Non si tratta di una novità assoluta perché il nome di Anita Raja era già stato inserito tra quelli possibili,  a volte da solo, a volte insieme a quello del marito. Ma il merito di Gatti è di aver dato sostanza al pettegolezzo con una delle tecniche più consolidate del giornalismo d’inchiesta, e cioè seguendo il denaro.  Follow the money dicono gli anglosassoni, e Gatti, che non a caso vive da molti anni negli Stati Uniti, lo ha fatto  con una puntigliosa analisi dei bilanci della casa editrice, delle entrate della signora e delle sue spese, da sola e insieme al coniuge.
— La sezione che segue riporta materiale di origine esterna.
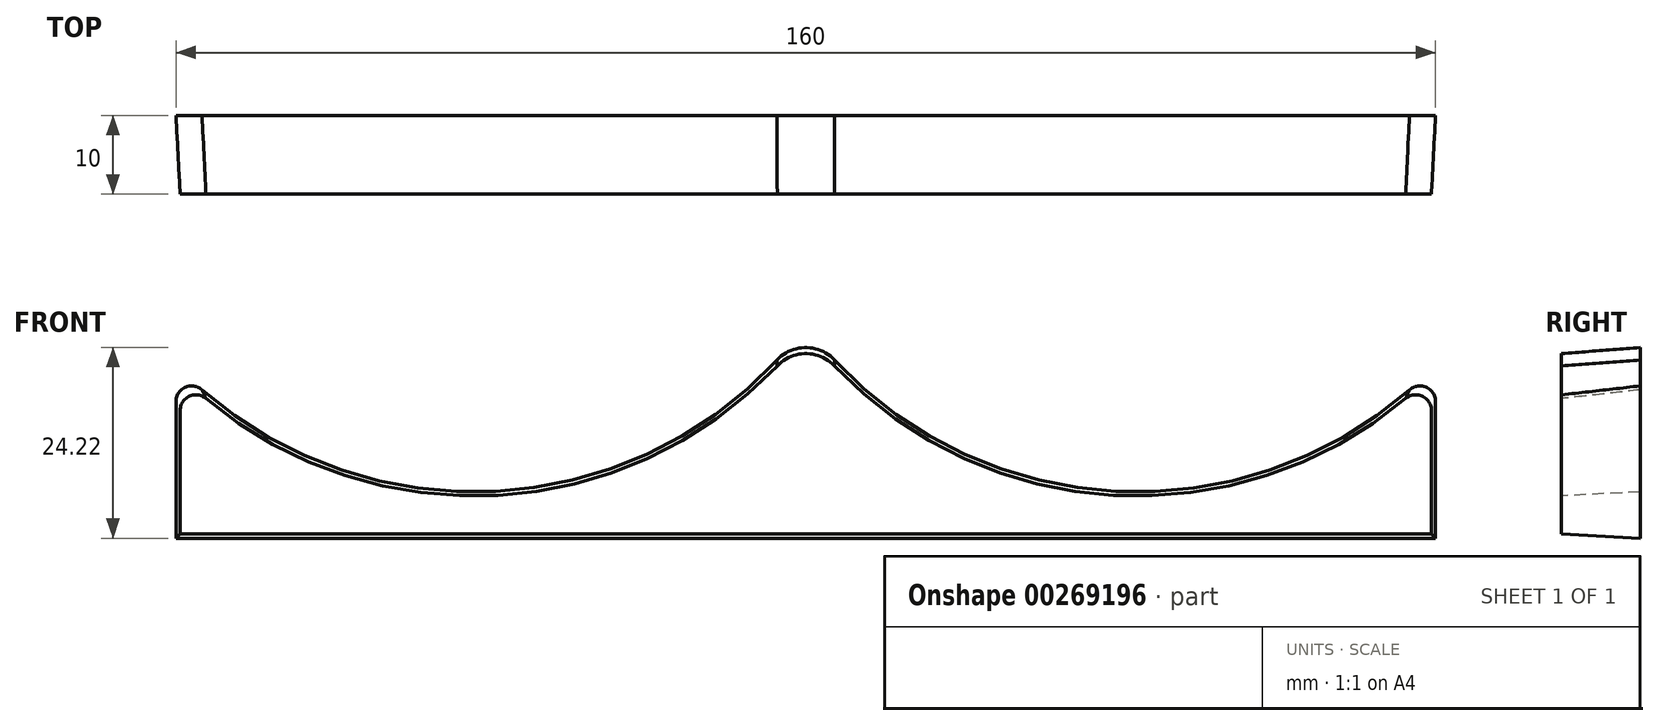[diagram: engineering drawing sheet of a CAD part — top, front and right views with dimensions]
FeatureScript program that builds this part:
annotation { "Feature Type Name" : "Feature", "Feature Type Description" : "" }
export const myFeature = defineFeature(function(context is Context, id is Id, definition is map)
    precondition{}
    {
        {
            var Q0;
            Q0=qCreatedBy(makeId("Front.planeOp"),FACE);
            var sketch = newSketch(context, id + "F0", { "sketchPlane" : qUnion([Q0])});
            skLineSegment(sketch, "E0", {"start": v(80, 22) * mm, "end": v(80, 0) * mm});
            skLineSegment(sketch, "E1", {"start": v(80, 0) * mm, "end": v(0, 0) * mm});
            skLineSegment(sketch, "E2", {"start": v(0, 0) * mm, "end": v(-80, 0) * mm});
            skLineSegment(sketch, "E3", {"start": v(-80, 0) * mm, "end": v(-80, 22) * mm});
            skLineSegment(sketch, "E4", {"start": v(-80, 22) * mm, "end": v(80, 22) * mm});
            skArc(sketch, "E5", {"start": v(-80, 22) * mm, "mid": v(-38.84, 6) * mm, "end": v(0, 27) * mm});
            skPoint(sketch, "E6", {"position": v(-38.84, 6) * mm});
            skPoint(sketch, "E7", {"position": v(38.84, 6) * mm});
            skArc(sketch, "E8", {"start": v(0, 27) * mm, "mid": v(38.84, 6) * mm, "end": v(80, 22) * mm});
            skSolve(sketch);
        }
        {
            var Q0;
            Q0=makeQuery(id+"F0.imprint","IMPRINT",FACE,{"disambiguationData":[TD([[makeQuery(id+"F0.imprint","IMPRINT",EDGE,{"derivedFrom":sQuery(id+"F0.wireOp",EDGE,"E0")}),-1.0]])]});
            var Q1;
            {var subQ0=sQuery(id+"F0.wireOp",EDGE,"E8");var subQ1=sQuery(id+"F0.wireOp",EDGE,"E4");var subQ2=makeQuery(id+"F0.imprint","INTERSECT",VERTEX,{"derivedFrom":[subQ1,subQ0]});Q1=makeQuery(id+"F0.imprint","IMPRINT",FACE,{"disambiguationData":[TD([[makeQuery(id+"F0.imprint","IMPRINT",EDGE,{"disambiguationData":[TD([[subQ2,1.0]])],"derivedFrom":subQ1}),1.0]])]});}
            extrude(context, id + "F1", {"entities" : qUnion([Q0, Q1]), "depth" : 10 * mm, "offsetDistance" : 25 * mm, "hasDraft" : true, "draftAngle" : 3 * degree, "draftPullDirection" : true});
        }
        {
            var Q0;
            Q0=makeQuery(id+"F1.opExtrude","SWEPT_EDGE",EDGE,{"disambiguationData":[OSD([sQuery(id+"F0.wireOp",EDGE,"E4"),sQuery(id+"F0.wireOp",EDGE,"E5"),sQuery(id+"F0.wireOp",EDGE,"E8")])]});
            fillet(context, id + "F2", {"entities" : qUnion([Q0]), "tangentPropagation" : true, "radius" : 5 * mm, "defaultsChanged" : true, "vertexSettings" : [], "allowEdgeOverflow" : false});
        }
        {
            var Q0;
            Q0=makeQuery(id+"F1.opExtrude","SWEPT_EDGE",EDGE,{"disambiguationData":[OSD([sQuery(id+"F0.wireOp",EDGE,"E0"),sQuery(id+"F0.wireOp",EDGE,"E4"),sQuery(id+"F0.wireOp",EDGE,"E8")])]});
            var Q1;
            Q1=makeQuery(id+"F1.opExtrude","SWEPT_EDGE",EDGE,{"disambiguationData":[OSD([sQuery(id+"F0.wireOp",EDGE,"E3"),sQuery(id+"F0.wireOp",EDGE,"E4"),sQuery(id+"F0.wireOp",EDGE,"E5")])]});
            fillet(context, id + "F3", {"entities" : qUnion([Q0, Q1]), "tangentPropagation" : true, "radius" : 2 * mm, "defaultsChanged" : false, "vertexSettings" : [], "allowEdgeOverflow" : false});
        }
    });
Molti voci, soprattutto sui social, si sono levate per denunciare presunte violazioni della privacy. Che non esistono perché i dati catastali sono pubblici. Così come non si può parlare di mancanza di tatto se Gatti ha messo a confronti i falsi dati autobiografici di Frantumaglia con quelli veri di Anita Raja, e indagando  nella sua storia di famiglia ha ipotizzato che il personaggio di Elena potrebbe essere stato sarebbe stato ispirato da una zia molto amata, mentre quello di Nino farebbe direttamente riferimento a Domenico Starnone,  così chiamato in famiglia.

Leggendo l’inchiesta appare chiaro che qualcuno, ben al corrente della vicenda, ha parlato con Gatti. Una fonte anonima che non è piaciuta ai suoi censori, ma non è scorretta. Senza Gola Profonda non ci sarebbe stato il Watergate, e Nixon avrebbe felicemente concluso il suo secondo mandato presidenziale.

Infine, Gatti viene accusato di avere sparato contro il bersaglio sbagliato. Perché accanirsi contro una persona che ha tutto il diritto di mantenere l’anonimato, se davvero lo desidera, o peggio ancora, ne sente la necessità?

Ora, a parte il fatto che molti critici avevano fin dall’inizio considerato  il mistero sulla identità di Elena Ferrante soltanto una  efficace tecnica di marketing, bisogna considerare che proprio il successo commerciale dei suoi libri ha cambiato le carte in tavola.

Piaccia o no, Elena Ferrante – o meglio chi si nasconde dietro lo pseudonimo – è un personaggio pubblico su cui un giornalista ha tutto il diritto di indagare e di scrivere.  E anche in questo caso arriva dagli Stati Uniti un esempio illuminante che riguarda un autore ben più noto della Ferrante: Stephen King. Tra il 1977 e il 1984 il maestro dell’horror pubblicò cinque romanzi in edizioni tascabili con lo pseudonimo Richard Bachman. Uno in particolare, “la lunga marcia”, era davvero bello. Così bello da insospettire il commesso di una libreria, che decise di indagare scoprendo un documento della biblioteca del congresso  dove uno dei romanzi risultava associato al nome di  King. Il commesso si mise in contatto con gli editori e in seguito con lo stesso King, che ammise tutto e gli consigliò di scrivere un articolo sulla vicenda, concedendogli anche una intervista.

Attendiamo di leggere l’intervista che Anita Raja concederà a Gatti.